The climate, and the loneliness were beginning to tell on her; she looked tired; she was thinner and paler.

‘You don’t feel ill, do you?’ Matthew asked.

She could see his blue eyes examining her closely, eagerly, with a curious suggestive speculation, slightly indecent. She knew he was wondering whether she had conceived. He was very anxious that she should bear his child. He wanted to set the final seal of his possession upon her. A child would surely subject her to him, would make her ultimately his.

But Anna, when she thought of it, felt her heart sicken with horror. She did not want a child either with her body or with her mind. It was not her role. It seemed unnatural, almost shocking to think of such a thing. The thought disgusted her. Yet there were times in the midst of her loneliness, in the midst of the dreadful blankness which her life had become, when a different mood came upon her. At such time she began to tell herself that she should bear a child and be as other women, content to abandon her own life to live again in the child. She almost persuaded herself that she would be happy doing this. That this was her true womanly destiny.

But then, when she thought of Matthew’s child, she shuddered in every nerve. If she could conceive a child of herself and bear it of herself alone, well and good. But Matthew’s child! She shivered at the thought. No, it was not to be thought of, never, never. How could she bear it? How could she bear the thought of producing a curious neat, half-unreal, ball-headed child, a little surprise packet of her own? How could she! Disgust flamed to horror in her heart, she felt revolted. The very idea wrenched her with actual nausea.

So that it distracted her to know that the thought was always in Matthew’s mind. And also in the minds of the other women. There was a rich stir of fecundity abroad among the white women of Naunggyi, a warm, moist surge of philoprogenitiveness. Anna saw it all as so revolting, a sort of human stud-farm.

Mrs. Barry came and leaned against Anna’s new cushions and smiled at Anna suggestively. She was a faded and rather sugary-looking young woman, inclined to prettiness.

‘It must be dull for you here alone,’ she said. ‘Perhaps later on —’ And her pretty, light, slightly blood-shot eyes would gaze eagerly round the room in quest of some telltale oddment of sewing or suchlike.

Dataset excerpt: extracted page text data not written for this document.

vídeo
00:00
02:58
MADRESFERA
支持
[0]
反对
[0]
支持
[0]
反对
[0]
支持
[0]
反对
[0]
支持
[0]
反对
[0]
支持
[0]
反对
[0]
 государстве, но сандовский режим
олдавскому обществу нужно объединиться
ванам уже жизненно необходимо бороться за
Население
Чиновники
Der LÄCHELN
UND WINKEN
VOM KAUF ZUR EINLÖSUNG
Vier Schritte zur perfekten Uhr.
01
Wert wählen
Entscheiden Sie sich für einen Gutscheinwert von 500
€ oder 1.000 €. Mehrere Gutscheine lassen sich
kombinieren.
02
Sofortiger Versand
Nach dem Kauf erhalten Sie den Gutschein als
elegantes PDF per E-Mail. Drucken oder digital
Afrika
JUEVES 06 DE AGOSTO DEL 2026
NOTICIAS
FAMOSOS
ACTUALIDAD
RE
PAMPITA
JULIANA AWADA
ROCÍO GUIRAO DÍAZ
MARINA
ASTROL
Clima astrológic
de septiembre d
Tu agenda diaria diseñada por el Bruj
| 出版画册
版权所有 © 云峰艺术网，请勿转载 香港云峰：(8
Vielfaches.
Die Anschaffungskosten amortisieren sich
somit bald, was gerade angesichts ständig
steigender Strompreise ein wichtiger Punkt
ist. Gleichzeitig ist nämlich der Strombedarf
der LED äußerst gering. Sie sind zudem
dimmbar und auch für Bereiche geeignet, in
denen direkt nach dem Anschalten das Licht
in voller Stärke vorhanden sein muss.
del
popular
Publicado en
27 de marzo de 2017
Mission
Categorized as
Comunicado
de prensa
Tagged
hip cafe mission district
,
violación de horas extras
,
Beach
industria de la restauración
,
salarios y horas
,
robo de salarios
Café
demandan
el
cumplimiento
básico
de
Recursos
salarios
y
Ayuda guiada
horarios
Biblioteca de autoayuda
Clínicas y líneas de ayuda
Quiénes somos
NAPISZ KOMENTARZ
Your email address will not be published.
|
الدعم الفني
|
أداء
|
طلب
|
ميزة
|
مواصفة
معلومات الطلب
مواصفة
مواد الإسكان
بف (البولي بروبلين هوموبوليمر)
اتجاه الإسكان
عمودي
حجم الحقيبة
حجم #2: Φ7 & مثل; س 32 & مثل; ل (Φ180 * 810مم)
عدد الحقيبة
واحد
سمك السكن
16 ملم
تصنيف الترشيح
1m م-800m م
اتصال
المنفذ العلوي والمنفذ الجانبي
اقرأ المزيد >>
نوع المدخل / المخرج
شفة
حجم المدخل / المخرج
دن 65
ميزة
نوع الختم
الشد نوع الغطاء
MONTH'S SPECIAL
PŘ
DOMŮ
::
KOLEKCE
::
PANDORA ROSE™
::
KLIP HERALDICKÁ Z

Anna found it disgusting. It was really repulsive to her, this semi-lewd interest in her reproductive possibilities. She felt herself go hard and cold, very tensely rigid, and sharp, sword-like, in the midst of all this warm, yielding luxuriance of femininity. She seemed to close up more than ever in herself.

None the less, the general atmosphere of breeding and maternity had its effect upon her. She did actually think, occasionally, that she would like a child — provided it was not Matthew’s. More as an occupation than anything else. It would be an interest.

But in her more lucid moments, when the nightmare of the place had retreated a little, she was astonished at her own imaginings. Except that they were not her own. It was not Anna-Marie who indulged in these incongruous flights of fancy. She was not herself. The mere incongruity of associating her real self with procreation made her tremble.

The cool months passed away, with their limpid mornings and floods of bright, pure sunshine. March was already tropical, a steadily increasing onslaught of torridness. The punkah was creaking from morning till night, stirring up the sluggish, lukewarm air. And the shutters were always closed. The sun had become an enemy. So that the rooms were always dim, depressing, yellowish. A queer yellowish light came oozing in, like marsh-water, through the wooden slats of the shutters. By the middle of April it was almost too hot to live. The scourge of heat had fallen like a visitation. Everyone complained in a half-hearted, hopeless way. There was nothing to be done, of course. Except grin and bear it. But it was deathly, dreadful; an abominable infliction. Like one of the mediæval plagues.